Forschung in Bonn Uni entdeckt: Viagra lässt das Hüftgold schmelzen

BONN · Viagra hilft bei Erektionsproblemen - das weiß man heute wohl in jeder Ecke der Welt. Dass Sildenafil, der Wirkstoff in dem Medikament, auch hilft, unerwünschtes Hüftgold schmelzen zu lassen, das ist eine neue wissenschaftliche Erkenntnis Bonner Forscher.

Zumindest hat ein Team um Professor Alexander Pfeifer, Direktor des Instituts für Pharmakologie und Toxikologie der Universität Bonn, Mäuse mit Viagra behandelt und die erstaunliche Entdeckung gemacht. Die Ergebnisse werden nun in "The Journal of the Federation of American Societies for Experimental Biology" (FASEB) vorgestellt.

Viagra gehört zu den sogenannten PDE-5-Hemmern, die die Konzentration eines bestimmten Botenstoffs mit dem langen Namen "cyclisches Guanosinmonophosphat" (cGMP) im Körper erhöht. Denn letztlich ist eine Erektion nichts anderes als die Folge einer Reihe von chemischen Prozessen: Der Viagra-Wirkstoff hilft, die Ausschüttung von cGMP zu erhöhen. Dies führt zu einer Erweiterung der Blutgefäße.

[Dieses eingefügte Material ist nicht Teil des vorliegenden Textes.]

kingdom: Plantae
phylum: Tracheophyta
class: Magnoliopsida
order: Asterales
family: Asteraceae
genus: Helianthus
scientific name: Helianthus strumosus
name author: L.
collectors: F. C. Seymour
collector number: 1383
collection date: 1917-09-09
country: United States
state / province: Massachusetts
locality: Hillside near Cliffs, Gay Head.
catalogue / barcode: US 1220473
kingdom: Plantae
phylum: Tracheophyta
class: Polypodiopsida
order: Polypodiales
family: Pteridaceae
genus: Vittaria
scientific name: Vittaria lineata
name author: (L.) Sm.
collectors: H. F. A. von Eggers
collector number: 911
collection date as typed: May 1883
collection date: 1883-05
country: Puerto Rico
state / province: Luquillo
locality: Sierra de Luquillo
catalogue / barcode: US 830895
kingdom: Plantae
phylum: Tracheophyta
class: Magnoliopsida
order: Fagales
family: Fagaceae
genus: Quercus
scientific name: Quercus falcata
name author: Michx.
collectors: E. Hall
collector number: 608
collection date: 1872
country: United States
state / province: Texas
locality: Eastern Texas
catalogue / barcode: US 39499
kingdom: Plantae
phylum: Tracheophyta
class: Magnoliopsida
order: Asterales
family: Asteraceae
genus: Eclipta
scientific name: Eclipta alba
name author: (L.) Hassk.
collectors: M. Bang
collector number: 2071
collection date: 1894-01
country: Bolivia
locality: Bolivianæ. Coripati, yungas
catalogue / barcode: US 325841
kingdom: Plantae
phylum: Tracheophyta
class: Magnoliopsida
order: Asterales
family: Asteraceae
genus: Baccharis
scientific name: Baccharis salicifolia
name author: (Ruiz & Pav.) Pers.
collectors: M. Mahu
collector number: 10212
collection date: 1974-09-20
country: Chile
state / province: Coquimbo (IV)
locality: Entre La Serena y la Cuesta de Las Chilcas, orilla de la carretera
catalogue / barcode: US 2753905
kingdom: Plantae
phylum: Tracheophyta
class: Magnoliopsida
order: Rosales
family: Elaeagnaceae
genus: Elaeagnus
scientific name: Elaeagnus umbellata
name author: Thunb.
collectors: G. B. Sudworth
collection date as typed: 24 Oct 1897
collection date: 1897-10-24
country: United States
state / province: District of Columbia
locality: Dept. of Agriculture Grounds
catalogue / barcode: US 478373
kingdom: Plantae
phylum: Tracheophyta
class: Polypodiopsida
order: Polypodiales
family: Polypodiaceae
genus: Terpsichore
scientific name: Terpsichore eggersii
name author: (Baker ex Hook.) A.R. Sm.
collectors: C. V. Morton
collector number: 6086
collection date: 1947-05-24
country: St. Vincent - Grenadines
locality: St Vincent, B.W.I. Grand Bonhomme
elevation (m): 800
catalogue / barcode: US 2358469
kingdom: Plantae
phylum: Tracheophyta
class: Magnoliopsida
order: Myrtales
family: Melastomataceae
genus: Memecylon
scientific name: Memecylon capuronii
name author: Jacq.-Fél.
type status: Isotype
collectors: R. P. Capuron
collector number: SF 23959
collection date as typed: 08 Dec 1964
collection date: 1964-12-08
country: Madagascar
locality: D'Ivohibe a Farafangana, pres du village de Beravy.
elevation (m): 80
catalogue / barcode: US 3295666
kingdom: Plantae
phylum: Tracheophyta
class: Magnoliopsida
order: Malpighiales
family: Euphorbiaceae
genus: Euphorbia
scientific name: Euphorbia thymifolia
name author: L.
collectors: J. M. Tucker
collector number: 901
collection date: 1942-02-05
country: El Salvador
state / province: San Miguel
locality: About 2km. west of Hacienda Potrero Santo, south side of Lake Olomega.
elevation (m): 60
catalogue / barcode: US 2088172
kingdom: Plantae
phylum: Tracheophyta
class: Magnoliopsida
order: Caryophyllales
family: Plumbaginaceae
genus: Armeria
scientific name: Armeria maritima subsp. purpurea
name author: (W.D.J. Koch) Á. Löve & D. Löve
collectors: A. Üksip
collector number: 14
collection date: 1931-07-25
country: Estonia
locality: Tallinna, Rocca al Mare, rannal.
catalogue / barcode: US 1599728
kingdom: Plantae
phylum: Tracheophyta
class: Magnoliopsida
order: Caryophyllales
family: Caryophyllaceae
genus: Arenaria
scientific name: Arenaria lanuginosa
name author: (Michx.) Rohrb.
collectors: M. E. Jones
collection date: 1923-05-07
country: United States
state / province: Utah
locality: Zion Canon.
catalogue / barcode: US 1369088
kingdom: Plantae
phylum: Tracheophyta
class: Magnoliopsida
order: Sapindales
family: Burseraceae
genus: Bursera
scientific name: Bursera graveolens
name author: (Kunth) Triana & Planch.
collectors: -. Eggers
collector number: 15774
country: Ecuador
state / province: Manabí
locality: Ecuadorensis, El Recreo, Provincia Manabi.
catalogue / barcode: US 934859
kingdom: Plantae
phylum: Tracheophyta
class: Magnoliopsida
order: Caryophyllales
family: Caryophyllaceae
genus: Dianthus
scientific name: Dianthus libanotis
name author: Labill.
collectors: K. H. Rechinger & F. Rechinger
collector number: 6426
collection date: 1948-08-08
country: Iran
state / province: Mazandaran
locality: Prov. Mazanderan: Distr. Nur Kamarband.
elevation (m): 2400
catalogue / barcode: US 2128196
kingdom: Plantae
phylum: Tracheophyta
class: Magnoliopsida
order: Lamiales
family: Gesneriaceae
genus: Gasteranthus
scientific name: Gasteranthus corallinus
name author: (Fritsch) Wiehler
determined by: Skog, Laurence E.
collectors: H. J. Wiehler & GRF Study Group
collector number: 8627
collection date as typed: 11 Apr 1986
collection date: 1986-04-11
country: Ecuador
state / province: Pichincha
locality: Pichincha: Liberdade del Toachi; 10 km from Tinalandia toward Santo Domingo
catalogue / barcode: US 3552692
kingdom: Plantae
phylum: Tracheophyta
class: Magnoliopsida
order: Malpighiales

Dadurch kann das Blut ungehindert in den Schwellkörper fließen. Die Folge: eine Erektion. Der Wirkstoff findet seine Anwendung auch bei Medikamenten für einige Lungenerkrankungen. Das Interessante für die Wissenschaftler ist, dass die Funktionen des Botenstoffs cGMP noch nicht gänzlich erforscht sind. "Wir hatten Hinweise, dass cGMP eine Wirkung auf Fettzellen hat", so Pfeifer. "Deshalb war das Sildenafil für uns ein potenziell interessanter Kandidat."

Pfeifer betreibt seit Längerem Grundlagenforschung, um die Regelkreisläufe bei der Fettverbrennung zu verstehen. Im vergangenen August erst erregte der 47-Jährige Aufsehen, weil seine Forschungsgruppe Signalwege entschlüsselte, die die Fettverbrennung ankurbeln. Die Wissenschaft unterscheidet drei verschiedene Arten von Körperfett: Das weiße ist die Vorratskammer, die braunen Fettzellen sind die Zentralheizung: Sie sorgen dafür, dass der Körper nicht auskühlt, kommen im Körper aber hauptsächlich bei Säuglingen vor. Die "beigen Fettzellen" sind die Hoffnungsträger der Forscher.

"Sie setzen genauso wie die braunen Fettzellen Nahrungsenergie effizient in Wärme um und können sich aus den unerwünschten weißen Fettzellen herausbilden", erläutert Pfeifer. Und genau das ist der Effekt, den Pfeifer jetzt im Tierversuch nachwies: Sildenafil verwandelte in den Tieren verstärkt die weißen Fettzellen, das "Hüftgold", in beige Fettzellen.

"Beige Fettzellen können die Nahrungsenergie verbrennen und sie in Wärme umsetzen." Weil die beigen Zellen Fett abschmelzen und damit Adipositas bekämpfen können, sind sie die Hoffnungsträger der Forscher. Denn die Vorratskammer ist bei vielen dermaßen überfüllt, dass die Türen aus den Angeln knallen. "Fettleibigkeit ist heute eine Pandemie", so der Professor. "Eine halbe Milliarde Menschen leidet weltweit darunter, und wir wissen, dass Fettleibigkeit zu einer Reihe von Krankheiten führt, vermutlich gibt es sogar eine Krebsform, die von Adipositas begünstigt wird."

Indes warnt der Wissenschaftler vor einem Trugschluss, nur Viagra zum Abnehmen schlucken zu müssen. "Nicht jeder kann Viagra nehmen, weil es zu einem rapiden Abfall des Blutdrucks führen kann", so Pfeifer. Außerdem müssten sich nun die Pharmafirmen sich der Sache weiter annehmen, um entsprechende Studien an Menschen durchzuführen.

Bis möglicherweise geeignete Medikamente für den Menschen gefunden werden, sei es noch ein weiter Weg. "Wir machen Grundlagenforschung." Pfeifer ist damit noch nicht am Ende seiner Forschungen. Es gebe immer noch Rätsel, etwa, warum manche Menschen eher zunehmen als andere.